薛筠意能收容他,他已经万般感激,又哪里会挑三拣四。更何况,他饿极了的时候,比这难吃百倍的东西都吃过,只要能填饱肚子,要他吃什么都可以。
赵喜很快上完了药,帮着邬琅将衣裳穿好。
薛筠意便道:“先吃东西吧。一会儿吴院判会过来,替你包扎腿上的伤。”
她话音才落,少年已经迅速离开了床,在她脚边规矩地跪好,低垂着头,声音低哑地向她谢赏。
“贱奴多谢殿下赏赐吃食。”
邬琅熟稔地重复着他被教过无数次的事,以前薛清芷给他的每一碗粥,他都要双手捧着,恭恭敬敬地谢了恩,才能被允许吃下。

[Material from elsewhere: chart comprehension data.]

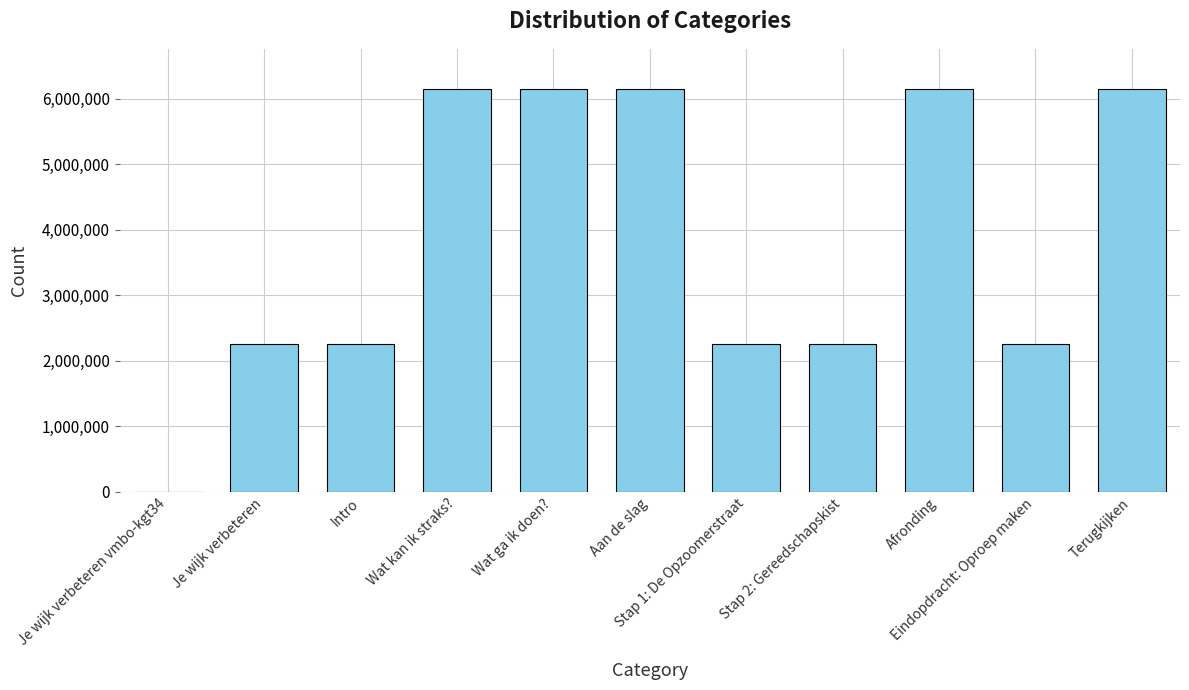

What is the greatest value displayed?

6147886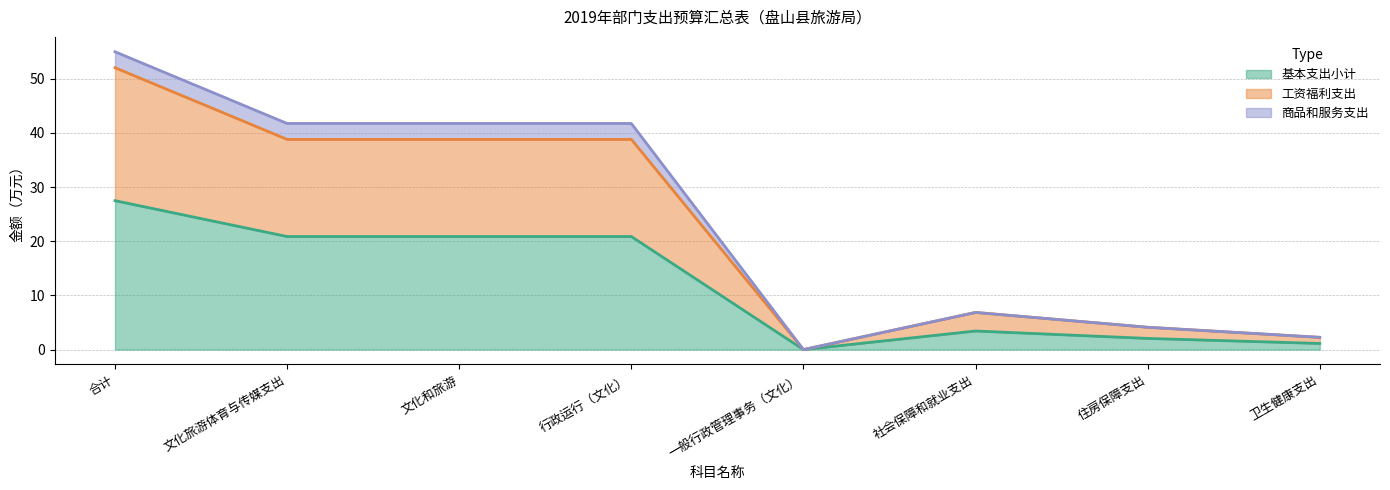

Which category has the highest value in the 基本支出小计 series?

合计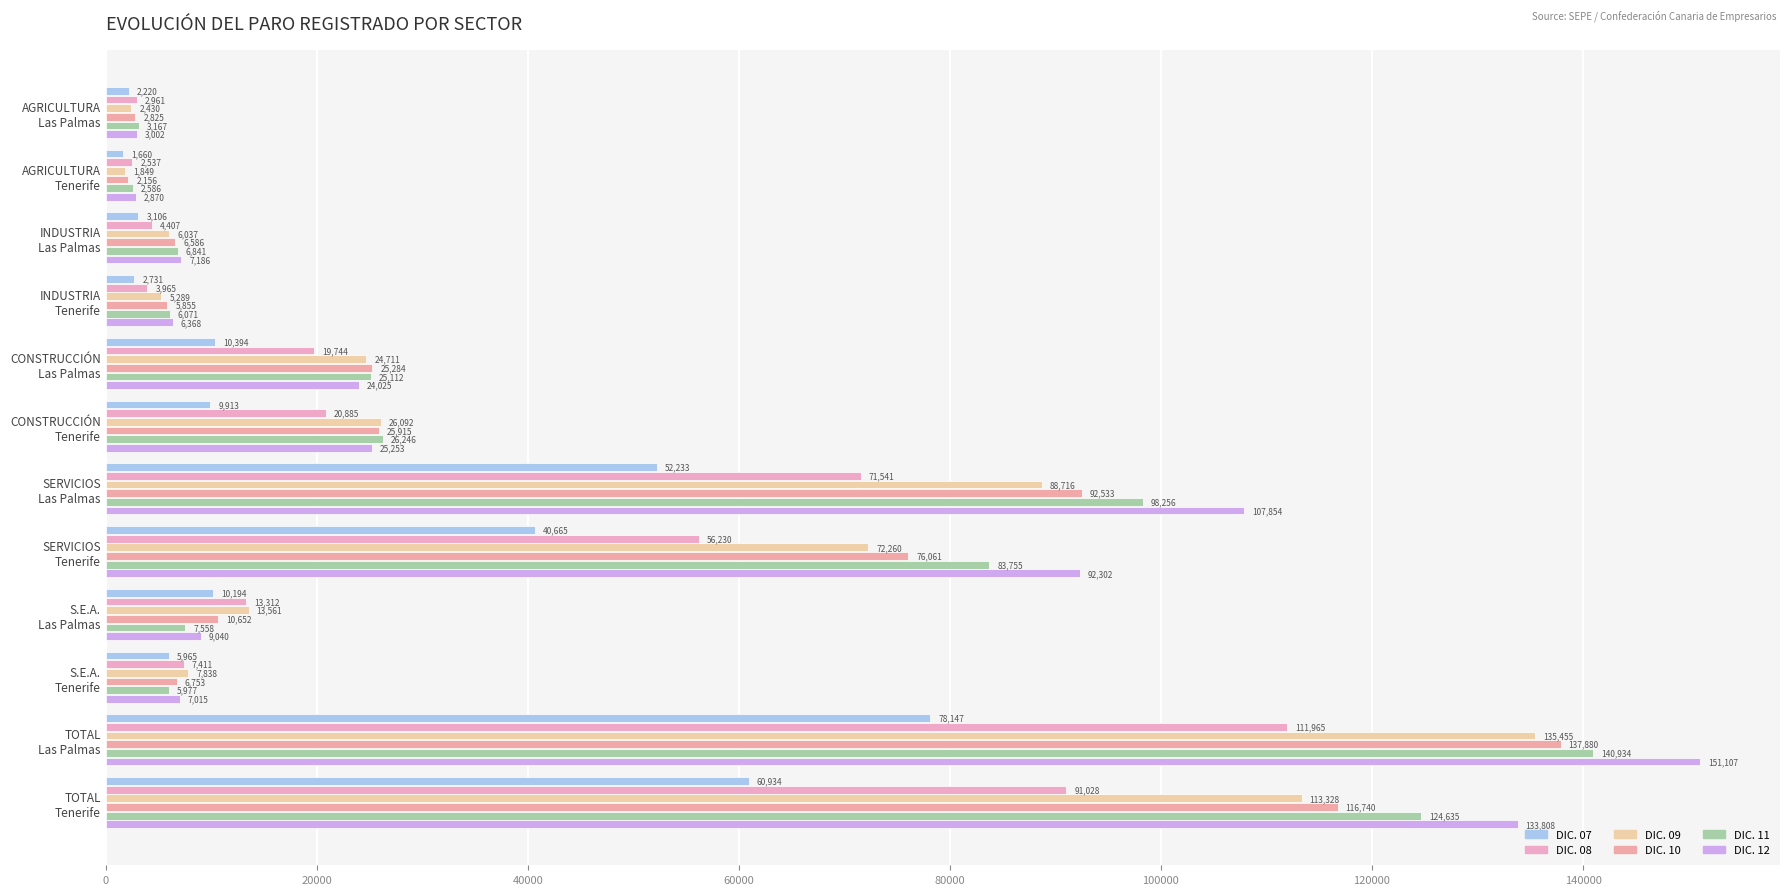

How many values in the DIC. 09 series are below 24711?

6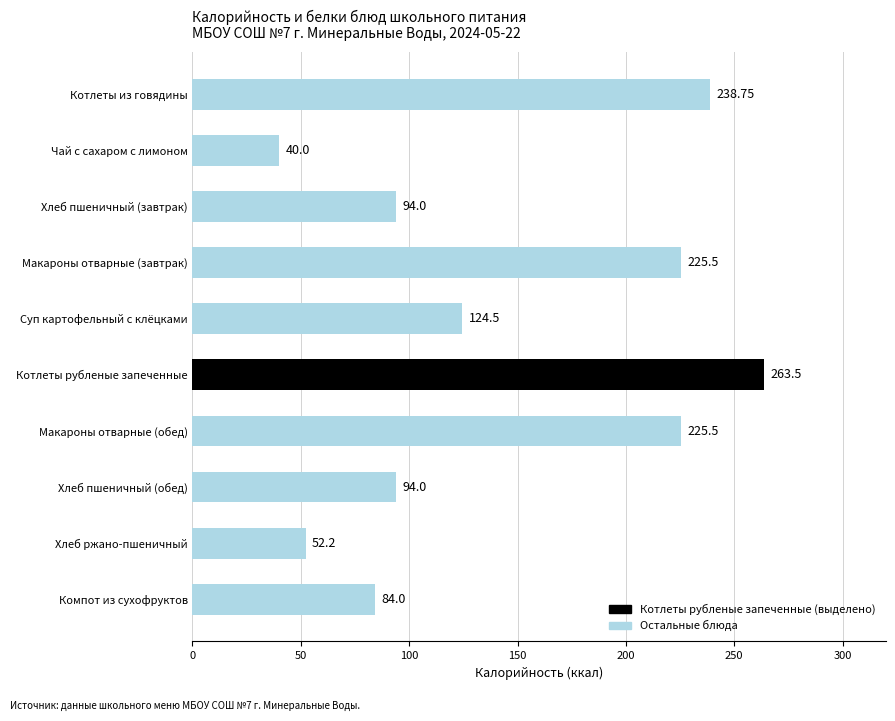

Are the bars grouped side by side (vs. stacked)?

No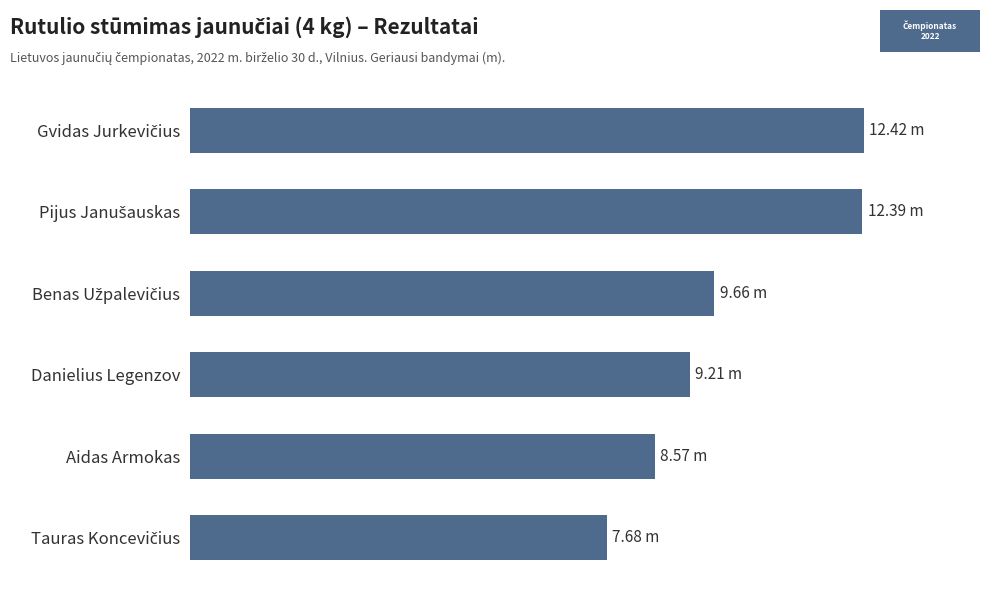

Are the bars horizontal?

Yes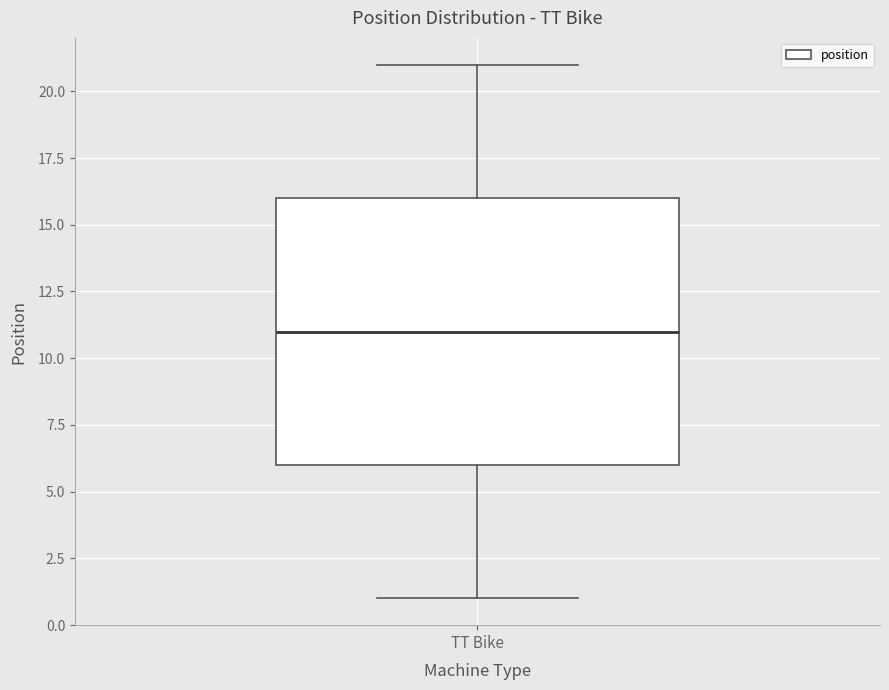

Where is the lower edge of the box for TT Bike on the y-axis? The values are not printed on the chart, so give them approximately, as read against the axis.

6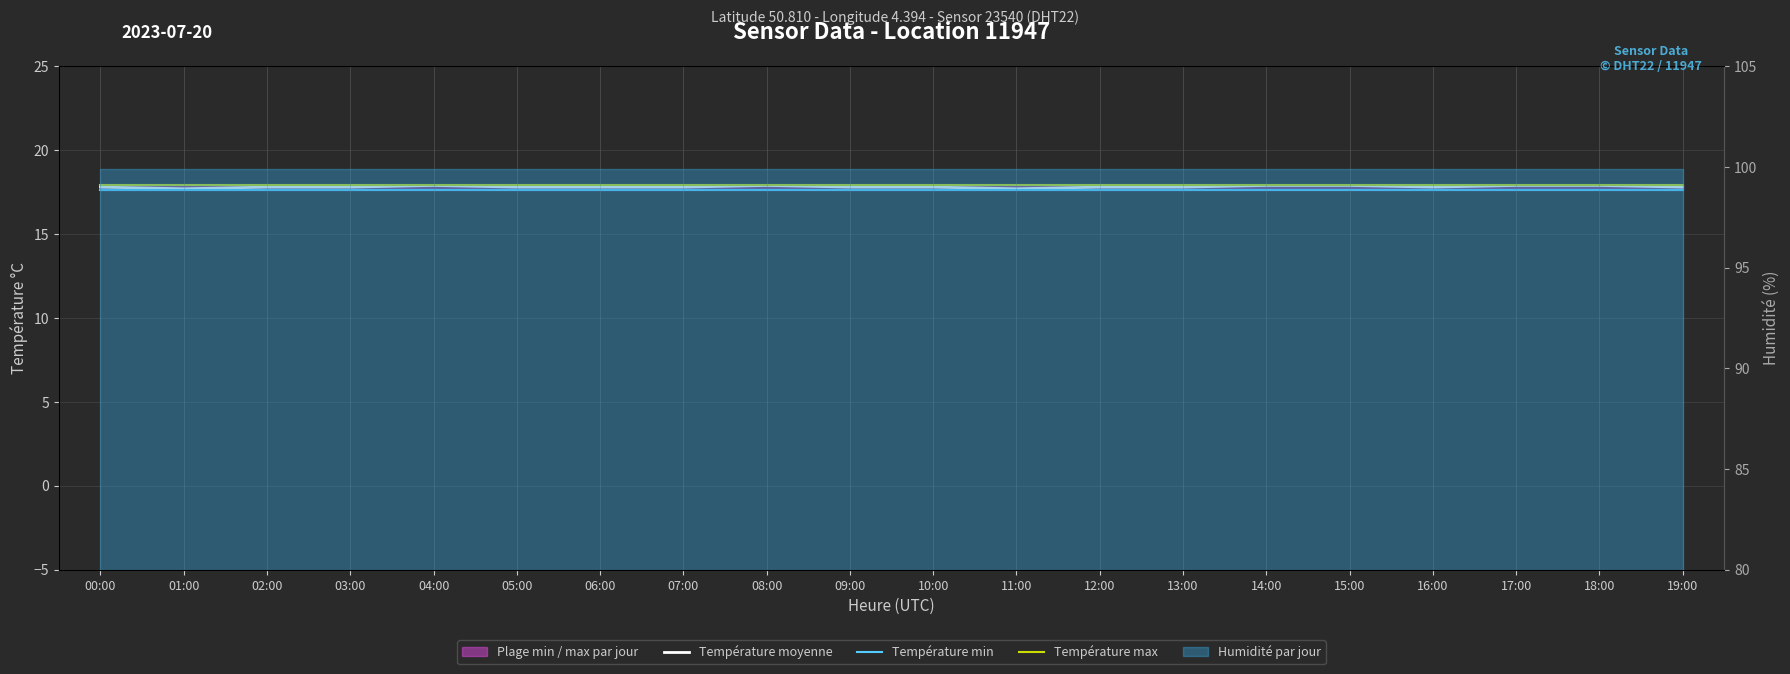

True or false: Température max and Température moyenne intersect in this chart.

False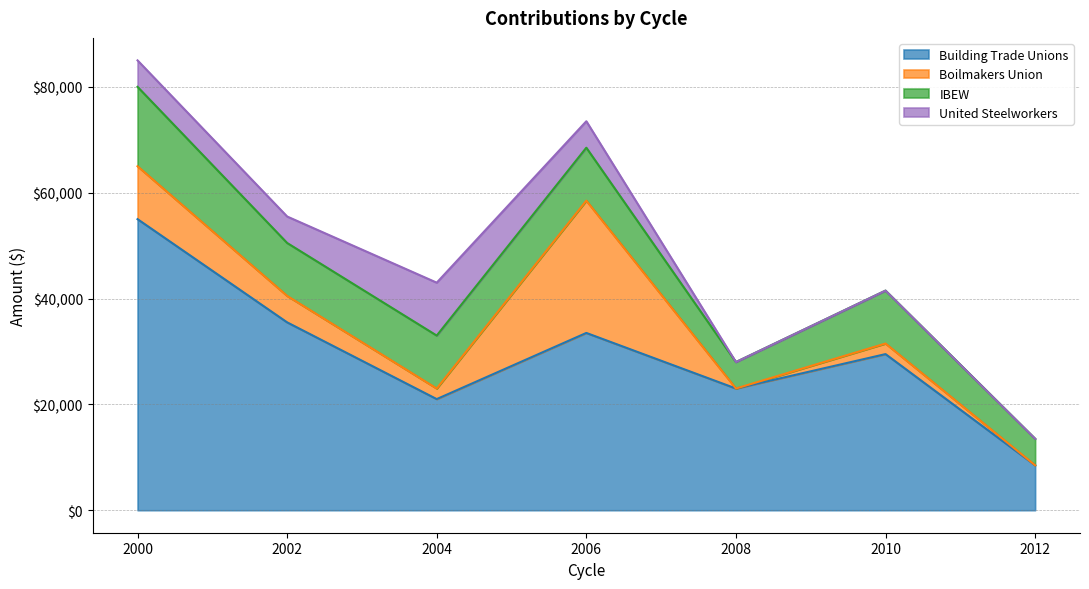

The United Steelworkers series shows 5000 at 2006. True or false?

True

薛筠意只觉头又痛了起来。只是一碗粥而已,少年的动作却让她觉得她仿佛施舍了他什么天大的恩赐一般。且他如今正是需要卧床静养的时候,这一下地,不知牵动多少伤口,那些药怕是都白上了。
薛筠意深吸一口气,弯腰把脚边的少年拉起来,用眼神命令他老实坐回床榻上。
“不许擅自下床,伤口会扯开的。你再乱动,这伤要养到什么时候才能好?”
少年漂亮的乌眸望着她,似有些懵。